Trump previously joined OutKick founder Clay Travis’s show last month to discuss the return of Big Ten football. In July, he did a one-on-one interview with Barstool Sports founder Dave Portnoy at the White House. President Barack Obama, meanwhile, preferred ESPN as his chosen sports outlet.

Trump’s media strategy is straightforward. If enough voters credit him with the return of Big Ten football, it could help his reelection chances in battleground states such as Pennsylvania, Michigan and Ohio. 

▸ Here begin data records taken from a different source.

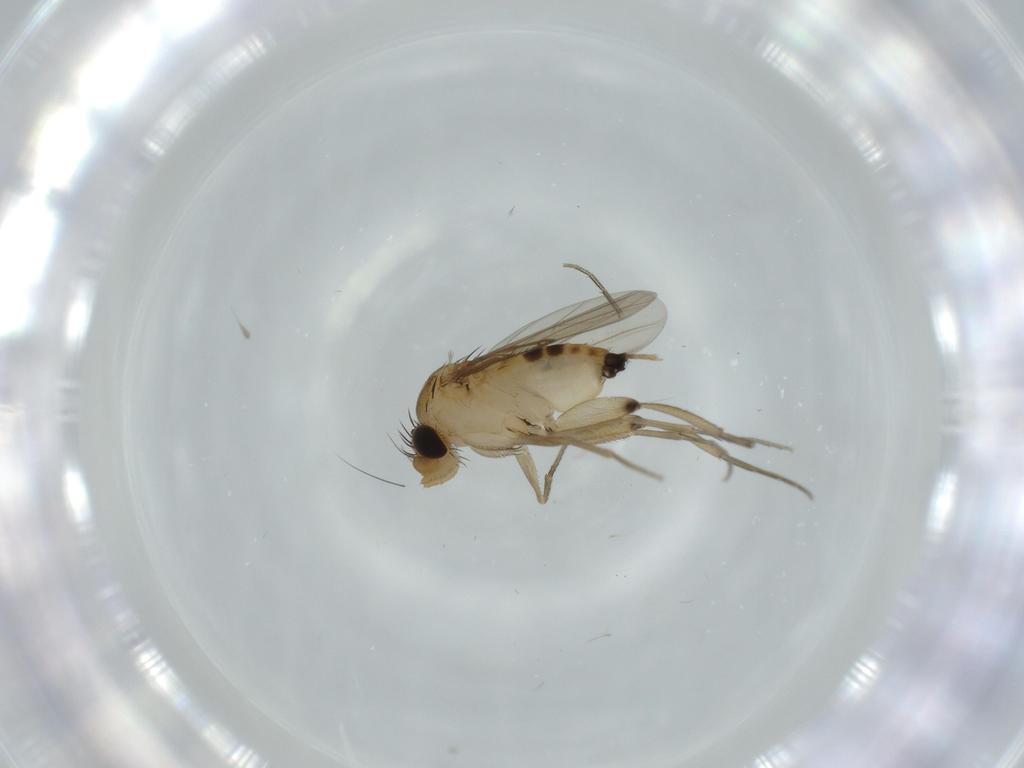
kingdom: Animalia
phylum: Arthropoda
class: Insecta
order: Diptera
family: Phoridae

Trump has not been shy about claiming credit for the Big Ten’s return. 

After previously canceling its college football season due to coronavirus concerns, Big Ten Commissioner Kevin Warren spoke with Trump on Sept. 1 about the possibility of football returning.

Two weeks later, the Big Ten reversed course and announced it would play football this fall. Trump took a victory lap, tweeting it was “my great honor to have helped.” However, Warren did not hold the power to unilaterally reinstate the fall football season, instead it was decided on by the conference’s Council of Presidents and Chancellors.   

Then, during the first presidential debate in Cleveland, Trump spiked the football again, declaring: “By the way, I brought back Big Ten football. It was me, and I’m very happy to do it and the people of Ohio are very proud of me.”

Speaking to Whitlock, Trump also noted the return of the Pac-12, saying “we got [it] open.”

The Big Ten returns to action on Oct. 23, with Wisconsin hosting Illinois. The conference’s television coverage will swing into high gear the following day, with Michigan vs. Minnesota on ABC and Ohio State vs. Nebraska on Fox Sports.